**分析用テキスト**:
□ □ □

なお、この問題を考えるときにいう有事法制とは、6月6日に成立した有事3法のみに限定するのではなく、周辺事態法、テロ対策特措法、イラク新法などの諸法律をも含めて考えることとする。ついでにいえば、政府・与党としては、アメリカの世界戦略に全面的に兵站支援を行うことができるようにするためには、個々の特別法では対応がしにくいという考えが強く、周辺事態法で対処する範囲以外を扱う包括法をつくる動きが出てきてもおかしくはない。したがって以下において有事法制というときは、広くイランなどの事態について新たな特別法を作り、あるいは包括法で対処する方向を目指すことなどをも織り込んだ概念として考えることとする。

アメリカ・ブッシュ政権の世界戦略において脅威とされているのは「恐怖」(terror)である。そして、その恐怖を引き起こすのが具体的には「悪の枢軸」に代表される大量破壊兵器を開発する(しようとする)「ごろつき国家」であり、またアメリカに憎悪を燃やす「テロリズム」ということになる。「ごろつき国家」として名指しされるのは、すでに打倒されたイラクのほかには、イラン、北朝鮮、リビア、シリアなどがある。しかし、名指しこそ避けているが、ブッシュ政権においてもっとも警戒を要する存在として意識されているのは中国である。したがって、私たちが考える必要があることは、これらの脅威とのかかわりにおいて有事法制がどのような影響を及ぼすか、ということになるだろう。なお、以下においては、北朝鮮は扱わないこととするが、それはもっぱら別項において扱われるという便宜的な理由によるものである。

(1)中国

有事法制が中国に対して及ぼす影響について、筆者の承知する限り、これまで当の中国からは生の(すなわち中国自身との関連において)警戒感は表明されたことはない。しかしだからといって、中国が有事法制に対して警戒感をもっていないと考えることはあまりにも現実離れしている。

じつは筆者はすでに別の機会(集英社新書『集団的自衛権と日本小憲法』)において、この問題については詳しく扱っている。要点だけを記す。アメリカは、台湾問題をめぐって、中国と軍事衝突に至る事態があることを想定している(ボブ・ウッドワード著『ブッシュの戦争』邦訳版48頁には、ブッシュの大統領就任直前に行われたテネットCIA長官による秘密情報説明会において、テネットは、ビン・ラディン、大量破壊兵器の入手容易性とともに、「軍事面その他における中国の台頭」をアメリカの直面する3大脅威としてあげたことが紹介されている)。その場合、台湾及びその周辺における米中軍事衝突は避けられず、日本はほぼ自動的にアメリカ側に立って中国と交戦状態に入ることになる(台湾は周辺事態法にいう周辺事態に含まれるからである)。

有事法制で「戦争する国」に生まれ変わっている日本は、アメリカの対中軍事作戦遂行のために全面的に動員される。このことによって、アメリカは中国との長期にわたる戦争遂行が可能となる。というのは、アメリカにとって唯一不利な点は、米本土から遠く離れたところで作戦行動を展開する点にあるのだが、その不利な点を日本が全面的にカバーすることになるからである。ということは、中国側からすれば、きわめて不利な戦争を強いられるということを意味する。

□ □ □

**検討用データ**:
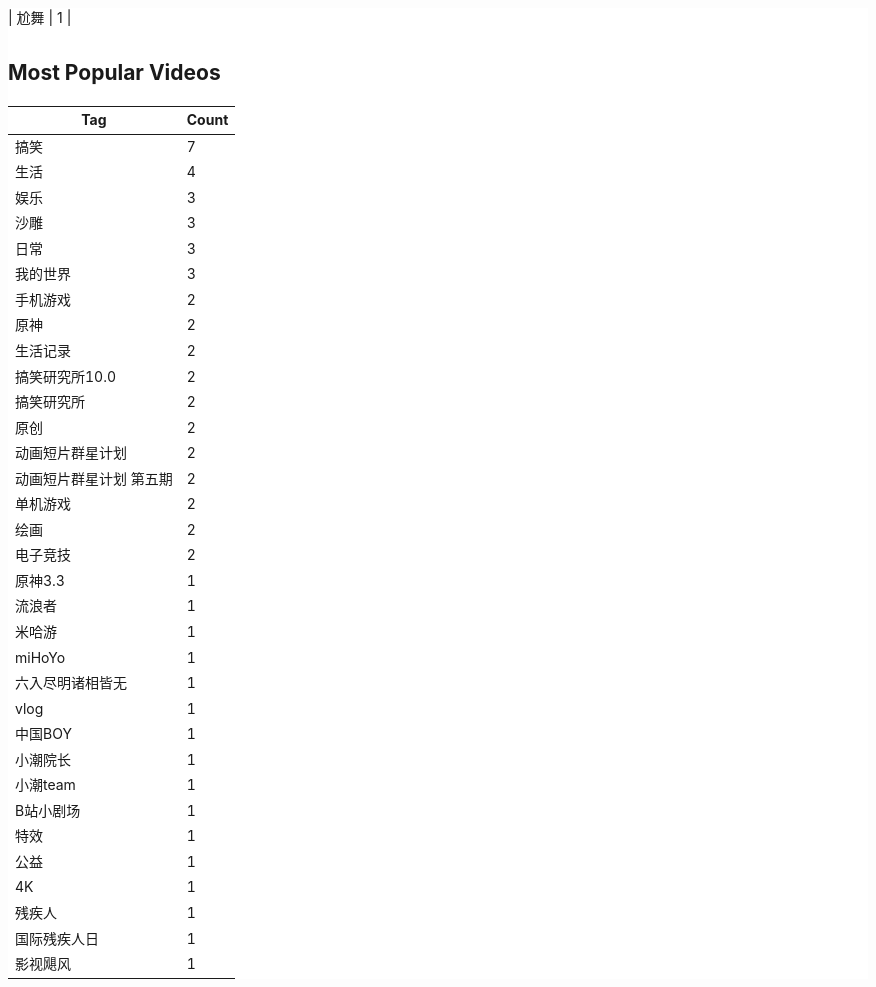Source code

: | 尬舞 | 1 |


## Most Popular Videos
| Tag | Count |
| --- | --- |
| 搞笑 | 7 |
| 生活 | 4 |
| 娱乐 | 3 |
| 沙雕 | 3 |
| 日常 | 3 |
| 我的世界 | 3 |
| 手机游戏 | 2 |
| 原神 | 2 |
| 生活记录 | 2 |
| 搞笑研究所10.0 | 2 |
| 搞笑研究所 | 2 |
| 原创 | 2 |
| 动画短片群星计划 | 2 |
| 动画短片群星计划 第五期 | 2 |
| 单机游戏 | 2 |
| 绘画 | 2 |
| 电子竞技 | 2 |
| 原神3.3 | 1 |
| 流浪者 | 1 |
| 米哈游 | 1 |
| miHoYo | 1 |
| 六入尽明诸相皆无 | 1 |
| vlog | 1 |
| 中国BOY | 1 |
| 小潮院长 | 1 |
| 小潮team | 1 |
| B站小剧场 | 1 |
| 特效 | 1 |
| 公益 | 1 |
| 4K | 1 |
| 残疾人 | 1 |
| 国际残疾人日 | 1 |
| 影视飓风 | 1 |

□ □ □

**設問**:
有事法制を論じた文章のうち、「有事法制で「戦争する国」に生」から「られるということを意味する。」までの部分を、一字一句違えずに書き写してもらえますか。

**解答**:
有事法制で「戦争する国」に生まれ変わっている日本は、アメリカの対中軍事作戦遂行のために全面的に動員される。このことによって、アメリカは中国との長期にわたる戦争遂行が可能となる。というのは、アメリカにとって唯一不利な点は、米本土から遠く離れたところで作戦行動を展開する点にあるのだが、その不利な点を日本が全面的にカバーすることになるからである。ということは、中国側からすれば、きわめて不利な戦争を強いられるということを意味する。